13.30         It may be time for the ASX and ASIC to review their guidance on risk management, placing an emphasis on the adequacy of internal compliance arrangements and appropriate reporting obligations for non-compliance. The government should also look more closely as to whether the legislation needs to be strengthened to require companies to have more robust systems in place to help them comply with applicable laws and regulations to foster a culture of compliance.
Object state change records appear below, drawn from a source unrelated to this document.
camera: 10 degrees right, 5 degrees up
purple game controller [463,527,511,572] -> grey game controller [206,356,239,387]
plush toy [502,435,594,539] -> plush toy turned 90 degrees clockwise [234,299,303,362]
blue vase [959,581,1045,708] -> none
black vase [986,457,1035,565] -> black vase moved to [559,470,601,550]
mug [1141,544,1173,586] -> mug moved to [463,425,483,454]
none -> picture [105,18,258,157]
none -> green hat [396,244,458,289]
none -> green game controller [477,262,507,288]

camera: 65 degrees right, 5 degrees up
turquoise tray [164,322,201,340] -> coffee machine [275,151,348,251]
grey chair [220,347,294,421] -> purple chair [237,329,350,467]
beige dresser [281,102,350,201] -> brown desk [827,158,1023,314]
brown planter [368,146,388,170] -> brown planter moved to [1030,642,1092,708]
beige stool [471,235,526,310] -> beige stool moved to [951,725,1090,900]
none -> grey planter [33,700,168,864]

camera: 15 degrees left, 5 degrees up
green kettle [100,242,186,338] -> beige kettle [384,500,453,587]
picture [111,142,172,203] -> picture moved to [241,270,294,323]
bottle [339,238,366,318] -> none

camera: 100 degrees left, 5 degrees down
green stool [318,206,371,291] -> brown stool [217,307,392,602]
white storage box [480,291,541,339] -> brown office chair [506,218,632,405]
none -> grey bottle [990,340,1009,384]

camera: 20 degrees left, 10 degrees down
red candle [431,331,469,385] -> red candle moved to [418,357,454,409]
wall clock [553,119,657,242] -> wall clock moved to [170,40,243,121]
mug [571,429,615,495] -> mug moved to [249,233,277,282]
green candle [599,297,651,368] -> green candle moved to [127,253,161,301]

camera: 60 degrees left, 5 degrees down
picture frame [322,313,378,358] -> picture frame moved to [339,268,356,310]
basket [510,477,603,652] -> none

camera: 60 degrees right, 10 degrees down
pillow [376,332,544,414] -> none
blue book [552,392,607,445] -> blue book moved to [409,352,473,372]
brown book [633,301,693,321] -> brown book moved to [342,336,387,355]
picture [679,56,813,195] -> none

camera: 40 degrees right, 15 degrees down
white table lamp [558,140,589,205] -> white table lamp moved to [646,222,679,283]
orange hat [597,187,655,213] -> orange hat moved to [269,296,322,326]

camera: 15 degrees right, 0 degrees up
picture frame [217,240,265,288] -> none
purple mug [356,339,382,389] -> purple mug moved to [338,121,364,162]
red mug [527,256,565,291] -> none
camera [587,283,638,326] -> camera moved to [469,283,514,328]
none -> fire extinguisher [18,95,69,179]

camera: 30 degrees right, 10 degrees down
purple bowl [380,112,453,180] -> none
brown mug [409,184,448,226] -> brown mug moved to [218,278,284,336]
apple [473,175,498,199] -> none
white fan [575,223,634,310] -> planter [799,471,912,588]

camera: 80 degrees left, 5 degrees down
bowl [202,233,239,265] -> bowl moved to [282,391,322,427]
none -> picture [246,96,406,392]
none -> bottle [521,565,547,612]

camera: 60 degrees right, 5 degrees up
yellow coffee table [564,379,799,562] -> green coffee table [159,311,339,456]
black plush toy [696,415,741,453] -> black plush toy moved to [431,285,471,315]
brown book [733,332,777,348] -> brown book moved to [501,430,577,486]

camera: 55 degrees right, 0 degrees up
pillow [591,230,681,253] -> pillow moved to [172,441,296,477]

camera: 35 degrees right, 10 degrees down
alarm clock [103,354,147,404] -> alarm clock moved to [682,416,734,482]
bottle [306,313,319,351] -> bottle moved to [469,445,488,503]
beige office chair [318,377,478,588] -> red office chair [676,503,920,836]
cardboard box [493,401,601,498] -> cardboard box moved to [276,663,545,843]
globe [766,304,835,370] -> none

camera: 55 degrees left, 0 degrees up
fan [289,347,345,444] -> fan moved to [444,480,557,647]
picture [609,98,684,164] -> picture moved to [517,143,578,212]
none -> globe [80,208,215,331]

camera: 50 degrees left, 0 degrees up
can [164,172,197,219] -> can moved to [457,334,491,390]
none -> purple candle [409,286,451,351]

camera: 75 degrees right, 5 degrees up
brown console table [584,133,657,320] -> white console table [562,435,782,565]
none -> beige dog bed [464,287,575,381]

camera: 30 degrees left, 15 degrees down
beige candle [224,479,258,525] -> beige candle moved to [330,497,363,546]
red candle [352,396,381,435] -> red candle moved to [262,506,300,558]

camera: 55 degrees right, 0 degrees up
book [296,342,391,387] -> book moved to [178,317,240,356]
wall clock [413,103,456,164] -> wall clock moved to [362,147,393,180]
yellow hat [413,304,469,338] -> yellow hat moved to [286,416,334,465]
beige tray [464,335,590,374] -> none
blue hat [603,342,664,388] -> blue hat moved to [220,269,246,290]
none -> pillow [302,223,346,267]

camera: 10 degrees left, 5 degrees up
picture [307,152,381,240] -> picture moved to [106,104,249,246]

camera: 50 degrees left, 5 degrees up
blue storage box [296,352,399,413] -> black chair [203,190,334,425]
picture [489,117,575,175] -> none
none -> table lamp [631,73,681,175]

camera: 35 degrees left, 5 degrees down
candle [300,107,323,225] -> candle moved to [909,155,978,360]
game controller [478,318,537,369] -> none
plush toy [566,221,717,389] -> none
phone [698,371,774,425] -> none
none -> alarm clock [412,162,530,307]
13.31         It should be noted that the maximum penalty for not reporting a significant breach (or likely breach) within ten business days of becoming aware of the breach (or likely breach) is:

13.32         ASIC should also bear in mind the lessons to be learnt from the CFPL and Macquarie Private Wealth cases and ensure that its surveillance of companies for compliance is far more intrusive and less trusting. Further, in light of the poor performance of the internal compliance regime in CFPL and Macquarie Private Wealth, the committee is also inclined to share Mr Medcraft's scepticism and ask 'what else is there?' The committee is concerned with Macquarie's failure to report and particularly the breakdown in its compliance regime. Indeed, as noted previously, Ms Bird told the committee that Macquarie Private Wealth had 'systemic failings of compliance and it had a poor compliance culture'.[34] The committee is concerned with the efficacy of the enforceable undertaking entered into as a result of serious compliance deficiencies within Macquarie Private Wealth. Given that ASIC did not, until recently, fully understand how the CBA was implementing its compensation schemes for clients affected by the CFPL scandal, the committee doubts ASIC is fully aware of the Macquarie business and remediation process. While the enforceable undertaking remains in place, ASIC should undertake intensive surveillance of Macquarie Private Wealth to ensure that ASIC's concerns are in fact being addressed and that a culture of compliance is being adopted.

Recommendation 8

13.33         The committee recommends that ASIC establish a pool of approved independent experts (retired experienced and hardened business people with extensive knowledge of compliance) from which to draw when concerns emerge about a poor compliance culture in a particular company. The special expert would review and report to the company and ASIC on suspected compliance failings with the process funded by the company in question.

Recommendation 9

13.34         The committee recommends that the government consider increased penalties and alternatives to court action, such as infringement notices, for Australian financial services licensees that fail to lodge reports of significant breaches to ASIC within the required time.

Recommendation 10

13.35         The committee recommends that ASIC review its surveillance activity with a view to making it more effective in detecting deficiencies in internal compliance arrangements.

Recommendation 11

13.36         In light of the Commonwealth Financial Planning matter, the committee recommends that ASIC undertakes intensive surveillance of other financial advice businesses that have recently been a source of concern, such as Macquarie Private Wealth, to ensure that ASIC's previous concerns are being addressed and that there are no other compliance deficiencies. ASIC should make the findings of its surveillance public and, in due course, provide a report to this committee.